Background Mitral valve transcatheter edge-to-edge repair (M-TEER) reduces secondary mitral regurgitation (MR) in heart failure and impacts survival in selected patients as demonstrated in the COAPT (Cardiovascular Outcomes Assessment of the MitraClip Percutaneous Therapy for Heart Failure Patients with Functional Mitral Regurgitation) trial. However, long-term outcome data after M-TEER under real-world conditions are lacking. Objectives This study sought to assess long-term efficacy and survival after M-TEER in a large real-world registry.

Methods We analyzed patients with significant secondary MR undergoing M-TEER from the EuroSMR (European Registry of Transcatheter Repair for Secondary Mitral Regurgitation) registry. Long-term MR reduction, functional outcomes, survival rate, and predictors for all-cause mortality were assessed.

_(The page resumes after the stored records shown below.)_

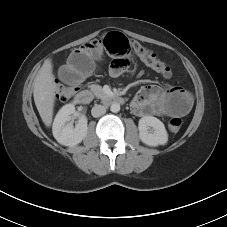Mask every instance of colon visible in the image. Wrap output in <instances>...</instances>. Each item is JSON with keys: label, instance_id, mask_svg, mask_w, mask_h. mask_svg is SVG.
Wrapping results in <instances>:
<instances>
[{"label": "colon", "instance_id": "colon-1", "mask_svg": "<svg viewBox=\"0 0 227 227\" xmlns=\"http://www.w3.org/2000/svg\"><path fill=\"white\" fill-rule=\"evenodd\" d=\"M102 49H105L114 59H121L123 57L130 58L135 54L149 68L157 71L164 77L171 76L169 66L152 50L118 32H111L102 38L90 40L75 51L85 50L87 52H93ZM78 89L79 87L67 86L62 82H58L56 86V97L61 101H66L73 96ZM181 126L182 121L180 118L175 117L168 122L169 130L174 133L178 132Z\"/></svg>", "mask_w": 227, "mask_h": 227}]
</instances>
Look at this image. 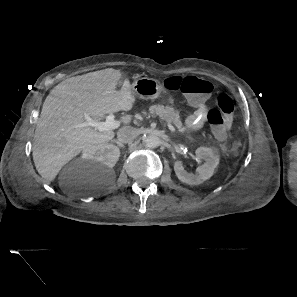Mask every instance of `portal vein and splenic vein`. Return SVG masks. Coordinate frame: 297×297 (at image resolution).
I'll return each mask as SVG.
<instances>
[{
    "label": "portal vein and splenic vein",
    "mask_w": 297,
    "mask_h": 297,
    "mask_svg": "<svg viewBox=\"0 0 297 297\" xmlns=\"http://www.w3.org/2000/svg\"><path fill=\"white\" fill-rule=\"evenodd\" d=\"M84 117L86 119V123L83 126H91L97 129L99 132L106 130H113L120 126V121L115 120V116L113 114H109L106 117L105 122H99L97 120H93L87 113H84ZM167 127L172 132L176 133V129L170 124L167 123Z\"/></svg>",
    "instance_id": "1"
}]
</instances>
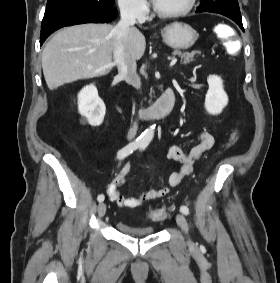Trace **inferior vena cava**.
I'll use <instances>...</instances> for the list:
<instances>
[{
	"label": "inferior vena cava",
	"instance_id": "obj_1",
	"mask_svg": "<svg viewBox=\"0 0 280 283\" xmlns=\"http://www.w3.org/2000/svg\"><path fill=\"white\" fill-rule=\"evenodd\" d=\"M120 21L114 27V63L117 65L119 75L136 89L141 87V79L136 72V61L127 48L128 34L136 23L137 9L133 3L126 2L120 6ZM138 124L134 122L128 131V139L135 137Z\"/></svg>",
	"mask_w": 280,
	"mask_h": 283
}]
</instances>
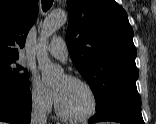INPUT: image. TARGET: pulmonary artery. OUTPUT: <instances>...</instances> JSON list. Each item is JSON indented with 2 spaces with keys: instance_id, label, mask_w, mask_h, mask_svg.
<instances>
[{
  "instance_id": "1",
  "label": "pulmonary artery",
  "mask_w": 156,
  "mask_h": 124,
  "mask_svg": "<svg viewBox=\"0 0 156 124\" xmlns=\"http://www.w3.org/2000/svg\"><path fill=\"white\" fill-rule=\"evenodd\" d=\"M46 50L59 60H66L68 57L67 46L62 38H54Z\"/></svg>"
}]
</instances>
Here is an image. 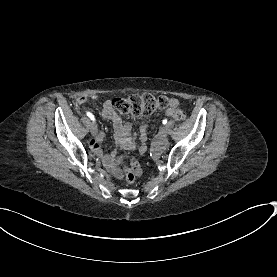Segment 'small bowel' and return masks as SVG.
I'll use <instances>...</instances> for the list:
<instances>
[{
	"instance_id": "small-bowel-1",
	"label": "small bowel",
	"mask_w": 277,
	"mask_h": 277,
	"mask_svg": "<svg viewBox=\"0 0 277 277\" xmlns=\"http://www.w3.org/2000/svg\"><path fill=\"white\" fill-rule=\"evenodd\" d=\"M82 98H88V95H82ZM93 98V97H92ZM78 100L81 101L79 98ZM88 101V100H87ZM85 102V101H84ZM169 107L167 109V114L170 116H174L178 107V101L175 98H171L168 103ZM101 115L104 119L111 122L114 132L118 138L119 145L121 148L132 149L134 148L136 142L140 143V151L141 153L146 152V140H147V130L148 125L144 124L139 129V134L137 137L131 136V124L129 122H123L119 114L116 112L113 106V102L111 100H106L103 103V108L101 111ZM98 141L105 140L106 134L99 133L96 137ZM91 149L95 152V154L99 157H103V153L99 148L98 143L93 140L90 142ZM125 158L119 153L113 154L112 157L106 156L103 159V162L110 170V172L115 173L118 178H122L123 174L118 169L116 163L122 164L124 163Z\"/></svg>"
}]
</instances>
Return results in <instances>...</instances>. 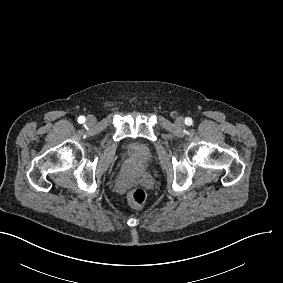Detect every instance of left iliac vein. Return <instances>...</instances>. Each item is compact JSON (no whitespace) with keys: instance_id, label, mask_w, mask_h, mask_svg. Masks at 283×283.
Masks as SVG:
<instances>
[{"instance_id":"left-iliac-vein-1","label":"left iliac vein","mask_w":283,"mask_h":283,"mask_svg":"<svg viewBox=\"0 0 283 283\" xmlns=\"http://www.w3.org/2000/svg\"><path fill=\"white\" fill-rule=\"evenodd\" d=\"M175 124H176L177 126H179V127L183 126V124H184V119H183V117H178V118L176 119V121H175Z\"/></svg>"}]
</instances>
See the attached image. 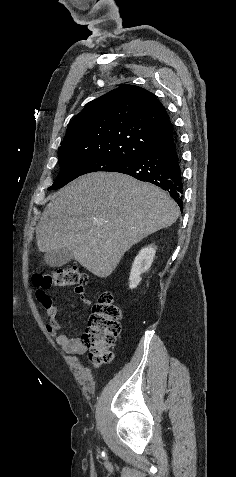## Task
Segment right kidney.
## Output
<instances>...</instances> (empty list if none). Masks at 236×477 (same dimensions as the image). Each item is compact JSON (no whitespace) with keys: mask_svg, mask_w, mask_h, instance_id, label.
I'll list each match as a JSON object with an SVG mask.
<instances>
[{"mask_svg":"<svg viewBox=\"0 0 236 477\" xmlns=\"http://www.w3.org/2000/svg\"><path fill=\"white\" fill-rule=\"evenodd\" d=\"M155 252L156 250L154 246H147L141 249V251L138 253L133 262L132 269L130 272V289H134L139 285L142 279L141 274L146 272L150 268L155 257Z\"/></svg>","mask_w":236,"mask_h":477,"instance_id":"obj_1","label":"right kidney"}]
</instances>
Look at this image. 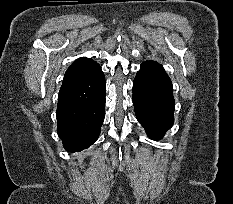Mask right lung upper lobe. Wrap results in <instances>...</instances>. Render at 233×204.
I'll list each match as a JSON object with an SVG mask.
<instances>
[{"label": "right lung upper lobe", "mask_w": 233, "mask_h": 204, "mask_svg": "<svg viewBox=\"0 0 233 204\" xmlns=\"http://www.w3.org/2000/svg\"><path fill=\"white\" fill-rule=\"evenodd\" d=\"M97 66L99 65L92 59L79 58L66 71L63 83L85 76L92 72Z\"/></svg>", "instance_id": "cb5924a9"}]
</instances>
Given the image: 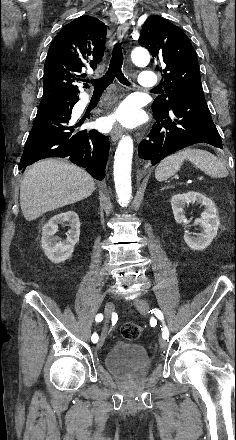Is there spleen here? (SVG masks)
Instances as JSON below:
<instances>
[{
    "label": "spleen",
    "mask_w": 236,
    "mask_h": 440,
    "mask_svg": "<svg viewBox=\"0 0 236 440\" xmlns=\"http://www.w3.org/2000/svg\"><path fill=\"white\" fill-rule=\"evenodd\" d=\"M185 160L212 177L222 178L228 175L226 167L215 155L202 149L187 148L163 159L155 170V178L165 181L174 176Z\"/></svg>",
    "instance_id": "3e777b00"
}]
</instances>
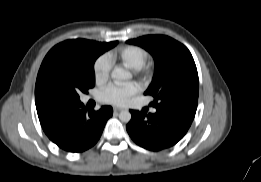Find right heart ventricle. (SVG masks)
<instances>
[{
  "label": "right heart ventricle",
  "mask_w": 261,
  "mask_h": 182,
  "mask_svg": "<svg viewBox=\"0 0 261 182\" xmlns=\"http://www.w3.org/2000/svg\"><path fill=\"white\" fill-rule=\"evenodd\" d=\"M117 56L126 67L135 69L146 63L148 52L137 45H126L118 50Z\"/></svg>",
  "instance_id": "obj_1"
}]
</instances>
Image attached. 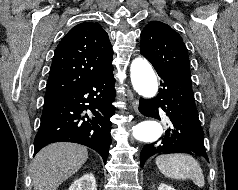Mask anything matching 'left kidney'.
<instances>
[{
	"instance_id": "1",
	"label": "left kidney",
	"mask_w": 238,
	"mask_h": 190,
	"mask_svg": "<svg viewBox=\"0 0 238 190\" xmlns=\"http://www.w3.org/2000/svg\"><path fill=\"white\" fill-rule=\"evenodd\" d=\"M158 190H176L173 187L166 185L164 183H161L158 187Z\"/></svg>"
}]
</instances>
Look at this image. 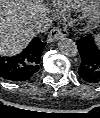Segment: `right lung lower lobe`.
I'll list each match as a JSON object with an SVG mask.
<instances>
[{
  "mask_svg": "<svg viewBox=\"0 0 100 118\" xmlns=\"http://www.w3.org/2000/svg\"><path fill=\"white\" fill-rule=\"evenodd\" d=\"M46 43L35 37L27 48L13 57H0V77L21 82L31 78L39 70L42 50Z\"/></svg>",
  "mask_w": 100,
  "mask_h": 118,
  "instance_id": "right-lung-lower-lobe-1",
  "label": "right lung lower lobe"
}]
</instances>
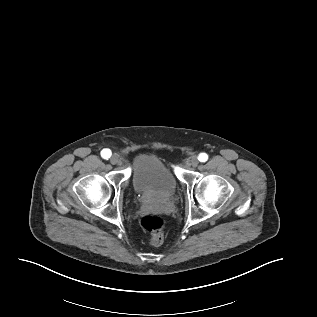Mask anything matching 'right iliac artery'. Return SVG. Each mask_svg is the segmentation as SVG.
I'll return each mask as SVG.
<instances>
[{"label": "right iliac artery", "instance_id": "82829eb1", "mask_svg": "<svg viewBox=\"0 0 317 317\" xmlns=\"http://www.w3.org/2000/svg\"><path fill=\"white\" fill-rule=\"evenodd\" d=\"M111 151L109 150V149H103L102 151H101V156L104 158V159H108V158H110V156H111Z\"/></svg>", "mask_w": 317, "mask_h": 317}]
</instances>
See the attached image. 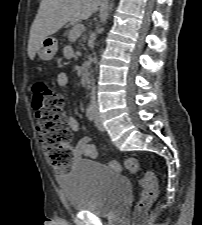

Results In this study, 1,628 patients undergoing M-TEER (mean age 73.8 years, mean EuroSCORE II [European System for Cardiac Operative Risk Evaluation II] 6.9%, 86.6% NYHA functional class ≥III) with available long-term data were included. Five-year survival was 35.0%. Long-term MR reduction (MR grade ≤2+: baseline 4.1%, discharge 92.2%, 5-year follow-up 85.5%; P < 0.001) and functional improvement (NYHA ≤II: baseline 13.4%, 5-year follow-up 60.1%; P < 0.001) was observed. The degree of residual MR was associated with 5-year survival (residual MR grade ≤1+: 38.6%; 2+: 30.5%; ≥3+: 22.6%; P < 0.001). Independent predictors for 5-year all-cause mortality post–M-TEER included age, renal function, residual MR, NYHA functional class, left ventricular ejection-fraction, and COAPT trial eligibility (P < 0.01 for all).

Conclusions This extensive multicenter registry underscores the long-term efficacy of M-TEER in real-world clinical practice and identifies predictors for long-term survival. These findings contribute valuable insights for optimizing patient selection in routine clinical interventions.